• What needs to be done: For every entry that follows, return the words exactly and omit any picture.

• Entries supplied:

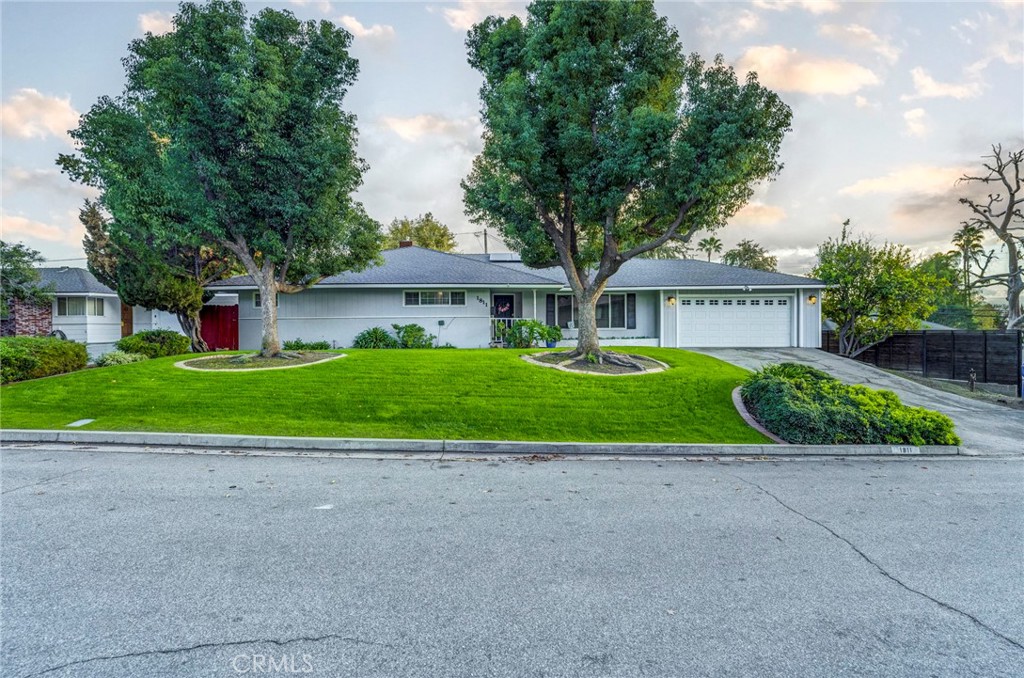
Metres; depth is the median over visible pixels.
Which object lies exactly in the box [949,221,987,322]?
palm tree
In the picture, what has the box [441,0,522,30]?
cloud
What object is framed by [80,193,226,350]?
tree
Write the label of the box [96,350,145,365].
shrub
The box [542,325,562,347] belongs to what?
potted plant
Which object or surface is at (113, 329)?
neighboring house
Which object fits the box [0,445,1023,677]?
road
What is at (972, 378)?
post
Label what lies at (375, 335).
shrub
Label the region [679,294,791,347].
garage door
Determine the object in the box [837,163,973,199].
cloud
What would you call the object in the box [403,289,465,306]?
window
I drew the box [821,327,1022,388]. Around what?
wooden fence
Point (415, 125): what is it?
cloud
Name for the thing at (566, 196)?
tree
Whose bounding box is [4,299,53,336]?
brick wall
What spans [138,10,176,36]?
cloud
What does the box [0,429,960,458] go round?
curb
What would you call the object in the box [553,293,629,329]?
window
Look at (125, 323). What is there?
door
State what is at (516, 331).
shrub
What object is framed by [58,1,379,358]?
tree
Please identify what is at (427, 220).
tree
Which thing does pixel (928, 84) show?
cloud
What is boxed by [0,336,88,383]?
hedge
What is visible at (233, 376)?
lawn
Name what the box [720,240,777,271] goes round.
tree
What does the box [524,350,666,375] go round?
mulch bed
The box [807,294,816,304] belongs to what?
wall lamp
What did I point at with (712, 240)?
palm tree
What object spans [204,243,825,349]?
house
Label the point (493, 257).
solar panel
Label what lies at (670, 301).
wall lamp
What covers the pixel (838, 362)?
driveway
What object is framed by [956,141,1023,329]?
bare tree
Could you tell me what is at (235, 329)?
red gate
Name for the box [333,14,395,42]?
cloud
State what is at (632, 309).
shutter
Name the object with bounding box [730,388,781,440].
edging
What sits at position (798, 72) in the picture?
cloud
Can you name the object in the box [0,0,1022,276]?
sky
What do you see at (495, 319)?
porch railing
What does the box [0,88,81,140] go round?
cloud
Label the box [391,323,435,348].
shrub
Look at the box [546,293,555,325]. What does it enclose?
shutter
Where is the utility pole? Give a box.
[482,229,488,253]
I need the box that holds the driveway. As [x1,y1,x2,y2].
[682,345,1023,456]
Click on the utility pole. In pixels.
(485, 244)
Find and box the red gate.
[198,304,238,350]
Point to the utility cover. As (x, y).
(81, 422)
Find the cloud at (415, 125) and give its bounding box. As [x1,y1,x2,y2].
[376,113,473,141]
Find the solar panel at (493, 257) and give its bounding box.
[487,252,520,261]
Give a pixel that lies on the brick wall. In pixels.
(33, 311)
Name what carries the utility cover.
in the lawn at (233, 376)
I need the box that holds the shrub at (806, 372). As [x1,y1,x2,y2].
[739,362,957,444]
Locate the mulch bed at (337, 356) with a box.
[175,350,342,371]
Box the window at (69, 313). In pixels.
[56,297,103,316]
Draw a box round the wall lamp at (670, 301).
[666,296,675,305]
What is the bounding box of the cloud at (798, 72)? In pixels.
[735,45,883,95]
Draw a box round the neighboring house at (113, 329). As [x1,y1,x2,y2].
[31,268,181,346]
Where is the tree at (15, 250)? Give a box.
[0,240,51,323]
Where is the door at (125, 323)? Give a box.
[120,304,133,336]
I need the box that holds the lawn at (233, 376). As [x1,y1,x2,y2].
[0,346,783,442]
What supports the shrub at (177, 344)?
on the lawn at (233, 376)
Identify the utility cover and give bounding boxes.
[66,418,95,426]
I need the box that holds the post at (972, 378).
[967,369,975,391]
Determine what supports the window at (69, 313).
in the neighboring house at (113, 329)
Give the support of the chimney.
on the house at (638, 333)
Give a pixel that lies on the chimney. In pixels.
(407, 244)
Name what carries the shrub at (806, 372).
on the ground
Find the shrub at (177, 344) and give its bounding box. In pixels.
[118,329,190,358]
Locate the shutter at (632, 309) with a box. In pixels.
[626,293,635,328]
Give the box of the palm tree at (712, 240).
[698,236,723,261]
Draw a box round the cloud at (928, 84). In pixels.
[910,67,980,100]
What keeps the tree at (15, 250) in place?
on the ground
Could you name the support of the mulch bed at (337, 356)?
on the lawn at (233, 376)
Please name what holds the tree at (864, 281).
on the ground
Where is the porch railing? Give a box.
[491,316,519,345]
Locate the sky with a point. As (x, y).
(439, 101)
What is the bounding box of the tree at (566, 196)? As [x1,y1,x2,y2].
[460,0,793,362]
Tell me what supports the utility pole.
on the ground
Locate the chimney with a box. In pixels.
[398,239,412,247]
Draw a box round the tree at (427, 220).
[382,214,456,250]
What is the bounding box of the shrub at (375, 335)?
[352,326,396,348]
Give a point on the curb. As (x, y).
(315, 439)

• Answer to this exercise:
Metres; depth is the median over visible pixels.
Which object lies exactly in the box [949,221,987,322]?
palm tree
In the picture, what has the box [441,0,522,30]?
cloud
What object is framed by [80,193,226,350]?
tree
Write the label of the box [96,350,145,365].
shrub
The box [542,325,562,347] belongs to what?
potted plant
Which object or surface is at (113, 329)?
neighboring house
Which object fits the box [0,445,1023,677]?
road
What is at (972, 378)?
post
Label what lies at (375, 335).
shrub
Label the region [679,294,791,347].
garage door
Determine the object in the box [837,163,973,199].
cloud
What would you call the object in the box [403,289,465,306]?
window
I drew the box [821,327,1022,388]. Around what?
wooden fence
Point (415, 125): what is it?
cloud
Name for the thing at (566, 196)?
tree
Whose bounding box is [4,299,53,336]?
brick wall
What spans [138,10,176,36]?
cloud
What does the box [0,429,960,458] go round?
curb
What would you call the object in the box [553,293,629,329]?
window
Look at (125, 323). What is there?
door
State what is at (516, 331).
shrub
What object is framed by [58,1,379,358]?
tree
Please identify what is at (427, 220).
tree
Which thing does pixel (928, 84) show?
cloud
What is boxed by [0,336,88,383]?
hedge
What is visible at (233, 376)?
lawn
Name what the box [720,240,777,271] goes round.
tree
What does the box [524,350,666,375] go round?
mulch bed
The box [807,294,816,304] belongs to what?
wall lamp
What did I point at with (712, 240)?
palm tree
What object spans [204,243,825,349]?
house
Label the point (493, 257).
solar panel
Label what lies at (670, 301).
wall lamp
What covers the pixel (838, 362)?
driveway
What object is framed by [956,141,1023,329]?
bare tree
Could you tell me what is at (235, 329)?
red gate
Name for the box [333,14,395,42]?
cloud
State what is at (632, 309).
shutter
Name the object with bounding box [730,388,781,440].
edging
What sits at position (798, 72) in the picture?
cloud
Can you name the object in the box [0,0,1022,276]?
sky
What do you see at (495, 319)?
porch railing
What does the box [0,88,81,140] go round?
cloud
Label the box [391,323,435,348].
shrub
Look at the box [546,293,555,325]. What does it enclose?
shutter
Where is the utility pole? Give a box.
[482,229,488,253]
I need the box that holds the driveway. As [x1,y1,x2,y2].
[682,345,1023,456]
Click on the utility pole. In pixels.
(485, 244)
Find and box the red gate.
[198,304,238,350]
Point to the utility cover. As (x, y).
(81, 422)
Find the cloud at (415, 125) and give its bounding box. As [x1,y1,x2,y2].
[376,113,473,141]
Find the solar panel at (493, 257) and give its bounding box.
[487,252,520,261]
Give a pixel that lies on the brick wall. In pixels.
(33, 311)
Name what carries the utility cover.
in the lawn at (233, 376)
I need the box that holds the shrub at (806, 372). As [x1,y1,x2,y2].
[739,362,957,444]
Locate the mulch bed at (337, 356) with a box.
[175,350,342,371]
Box the window at (69, 313). In pixels.
[56,297,103,316]
Draw a box round the wall lamp at (670, 301).
[666,296,675,305]
What is the bounding box of the cloud at (798, 72)? In pixels.
[735,45,883,95]
Draw a box round the neighboring house at (113, 329). As [x1,y1,x2,y2].
[31,268,181,346]
Where is the tree at (15, 250)? Give a box.
[0,240,51,323]
Where is the door at (125, 323)? Give a box.
[120,304,133,336]
I need the box that holds the lawn at (233, 376). As [x1,y1,x2,y2].
[0,346,783,442]
What supports the shrub at (177, 344)?
on the lawn at (233, 376)
Identify the utility cover and give bounding boxes.
[66,418,95,426]
I need the box that holds the post at (972, 378).
[967,369,975,391]
Determine what supports the window at (69, 313).
in the neighboring house at (113, 329)
Give the support of the chimney.
on the house at (638, 333)
Give a pixel that lies on the chimney. In pixels.
(407, 244)
Name what carries the shrub at (806, 372).
on the ground
Find the shrub at (177, 344) and give its bounding box. In pixels.
[118,329,190,358]
Locate the shutter at (632, 309) with a box. In pixels.
[626,293,635,328]
Give the box of the palm tree at (712, 240).
[698,236,723,261]
Draw a box round the cloud at (928, 84). In pixels.
[910,67,980,100]
What keeps the tree at (15, 250) in place?
on the ground
Could you name the support of the mulch bed at (337, 356)?
on the lawn at (233, 376)
Please name what holds the tree at (864, 281).
on the ground
Where is the porch railing? Give a box.
[491,316,519,345]
Locate the sky with a point. As (x, y).
(439, 101)
What is the bounding box of the tree at (566, 196)? As [x1,y1,x2,y2].
[460,0,793,362]
Tell me what supports the utility pole.
on the ground
Locate the chimney with a box. In pixels.
[398,239,412,247]
Draw a box round the tree at (427, 220).
[382,214,456,250]
What is the bounding box of the shrub at (375, 335)?
[352,326,396,348]
Give a point on the curb. As (x, y).
(315, 439)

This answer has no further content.